Posted on • Originally published at emmas.site on

Using SSH tunnels to deploy your site

Note: Updated on 2019-09-09

Running a local service on the open Internet is still a thing, even in the age of the Cloud.

For instance, I have a local set of dashboards using Corsica that I’d like to have access to from the road. You may want to show a client work in progress without having to bother with deploying to an external host. You may want to connect to a security camera you run attached to a Raspberry Pi. Or run a web application on a non-privileged port.

For a long time, the way to do that would had been to set up port-forwarding on your router and use a personal DNS service. Port-forwarding requires router configuration, and limits you to exposing one service to the web, and your ISP most likely blocks ports 80 and 443.

With an SSH tunnel, you can expose your service to the internet without the hassle of router configuration:

ssh -R 80:localhost:8080 external.example.com

Your service at localhost:8080 would be on the web at http://external.example.com.

The host external.example.com needs to be reachable from the public internet. You could host your endpoint yourself in the Cloud, but endpoints for SSH tunnels are available as a service from several providers.

Here’s my notes on two services I’ve tried.

Pagekite

Pagekite is a paid service. The company calls the tunnels ‘kites’ and meters bandwidth used by them.

To use it, you install their script, or a package and run:

pagekite.py 8080 yourname.pagekite.me

And your service will be available at https://yourname.pagekite.me.

If you don’t have an account, the script will prompt you to set up an account. Pagekite takes care of monitoring the tunnel for you. They provide documentation for starting up the service at boot using rc scripts. Again, you have to start your service before you start the tunnel.

If you only want to host a set of static files:

pagekite.py /path/to/folder yourname.pagekite.me

They provide built-in defenses for so-called ‘drive-by’ attacks, by blocking requests to /wp-admin/ and similar paths by default. You can also add passwords, or restrict access by IP address (useful for the IoT camera example.)

For six hosts and 150,000 Mb of transfer, I pay 40 USD a year. They also provide a white label service for IoT device makers.

Serveo

Serveo’s port-forwarding service is free-as-in-beer. It’s offered by its creator, @trevordixon. To use it for a service running on port 3000 run the command:

ssh -R 80:localhost:3000 serveo.net

which will return:

Hi there
Forwarding HTTP traffic from https://randomname.serveo.net
Press g to start a GUI session and ctrl-c to quit.

Notice that resulting url is https so you don’t have to set up your own certificates.

You can specify a sub-domain, in your ssh command.

ssh -R emma:80:localhost:8888 serveo.net

If the subdomain emma was available, you’d be reachable at https://emma.serveo.net.

Using a tool like autossh and startup scripts, you can make sure your service lives between restarts. Remember that you’ll also need to start the service you’re tunnelling. There’s a whole post on setting up autossh with systemd you which is useful here.

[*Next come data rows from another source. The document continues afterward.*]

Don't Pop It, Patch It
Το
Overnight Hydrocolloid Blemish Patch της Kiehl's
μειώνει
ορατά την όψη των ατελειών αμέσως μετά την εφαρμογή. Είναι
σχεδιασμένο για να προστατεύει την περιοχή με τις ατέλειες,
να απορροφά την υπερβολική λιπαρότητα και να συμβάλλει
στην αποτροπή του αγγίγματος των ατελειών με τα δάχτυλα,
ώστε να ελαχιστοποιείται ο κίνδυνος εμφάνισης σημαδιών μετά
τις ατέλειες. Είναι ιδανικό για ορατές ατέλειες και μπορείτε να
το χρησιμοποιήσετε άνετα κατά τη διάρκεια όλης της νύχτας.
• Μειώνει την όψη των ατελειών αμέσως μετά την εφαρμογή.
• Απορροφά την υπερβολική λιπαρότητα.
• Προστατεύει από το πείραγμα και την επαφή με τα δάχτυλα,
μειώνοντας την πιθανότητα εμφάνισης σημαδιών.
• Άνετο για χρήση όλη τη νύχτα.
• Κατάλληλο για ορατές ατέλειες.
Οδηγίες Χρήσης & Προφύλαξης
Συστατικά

Serveo’s ease-of-use is also its flaw. Anyone can set up a forward with it, and the serveo.net certificate is a wild card, so if a browser trusts your service using Serveo, it trusts every other service using it to forward.

Other Services

Chen Hui Jing has a post, written after the first publication of this article, on other free tunneling services.

Caveats

A tunnel is only as good as the endpoint. You have to trust the endpoint with your service. If it’s compromised, then you have to consider your service compromised. Google has blocklisted these services before when people acting from bad intent have used these to distribute malware. A service which requires an account might not be libre, but will have some accountability.